Dr. Hassabis and others are exploring a different approach. They
are developing ways for large language models to learn from their own trial and
error. By working through various math problems, for instance, language models can
learn which methods lead to the right answer and which do not. In essence, the models
train on data that they themselves generate. Researchers call this “synthetic
data.”
OpenAI recently released a new system, called OpenAI o1, that was built this way. But the method works only
in areas like math and computing programming, where there is a firm distinction
between right and wrong.
Even
in these areas, A.I. systems have a way of making mistakes and making things up.
That can hamper efforts to build A.I. “agents” that can write their own
computer programs and take actions on behalf of internet users, which experts see
as one of A.I.’s most important skills.
Sorting
through the wider expanses of human knowledge is even more difficult.
“These
methods only work in areas where things are empirically true, like math and science,”
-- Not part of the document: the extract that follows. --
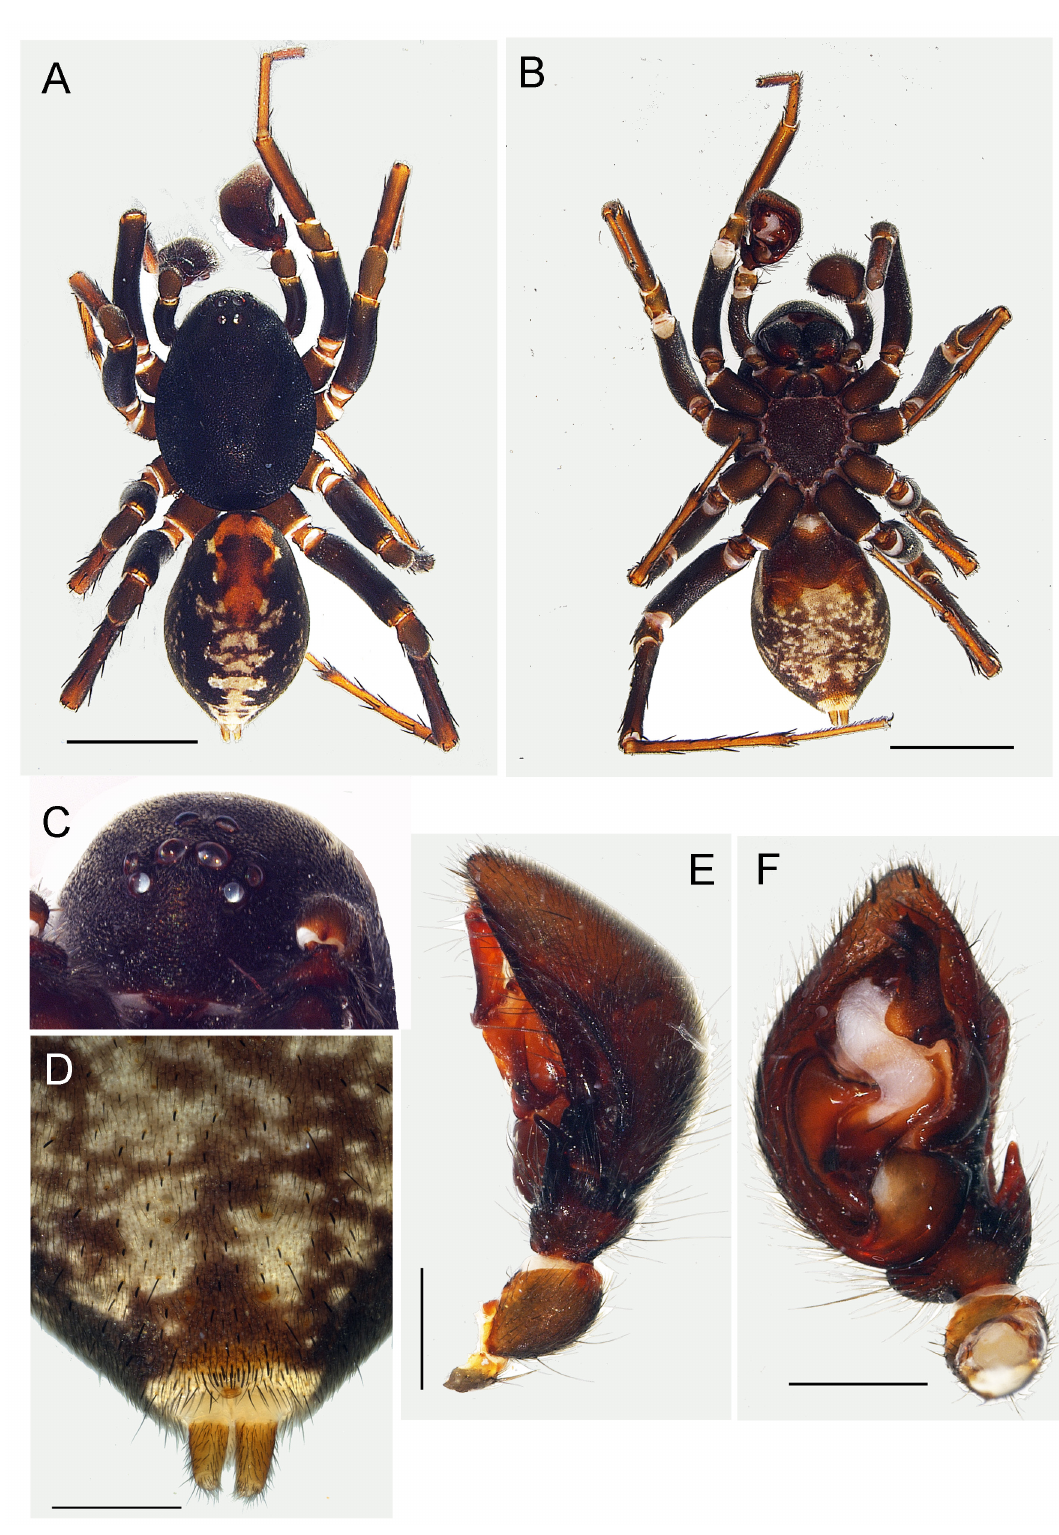
Fig. 5. Cambonilla securicula Jocqué gen. et sp. nov., male holotype. A . Habitus, dorsal view. B . Habitus, ventral view. C . Carapace, frontal view. D . Abdomen, posterior part, ventral view. E . Male palp, retrolateral view. F . Male palp, ventral view. Scale bars: A–B = 2 mm; C = 1 mm; D–F = 0.5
said Dylan Patel, chief analyst for the research firm SemiAnalysis,
who closely follows the rise of A.I. technologies. “The humanities and the arts,
moral and philosophical problems are much more difficult.”
People
like Mr. Altman of OpenAI say that these new techniques
will continue to push the technology ahead. But if progress reaches a plateau, the
implications could be far-reaching, even for Nvidia, which has become one of the
most valuable companies in the world thanks to the A.I. boom.
During
a call with analysts last month, Mr. Huang, Nvidia’s chief executive, was asked
how the company was helping customers work through a potential slowdown and what
the repercussions might be for its business. He said that evidence showed there
were still gains being made, but that businesses were also testing new processes
and techniques on A.I. chips.
“As
a result of that, the demand for our infrastructure is really great,” Mr. Huang
said.
Though
he is confident about Nvidia’s prospects, some of the company’s biggest customers
acknowledge that they must prepare for the possibility that A.I. will not advance
as quickly as expected.
“We
have had to grapple with this. Is this thing real or not?” said Rachel Peterson,
vice president of data centers at Meta. “It is a great
question because of all the dollars that are being thrown into this across the board.”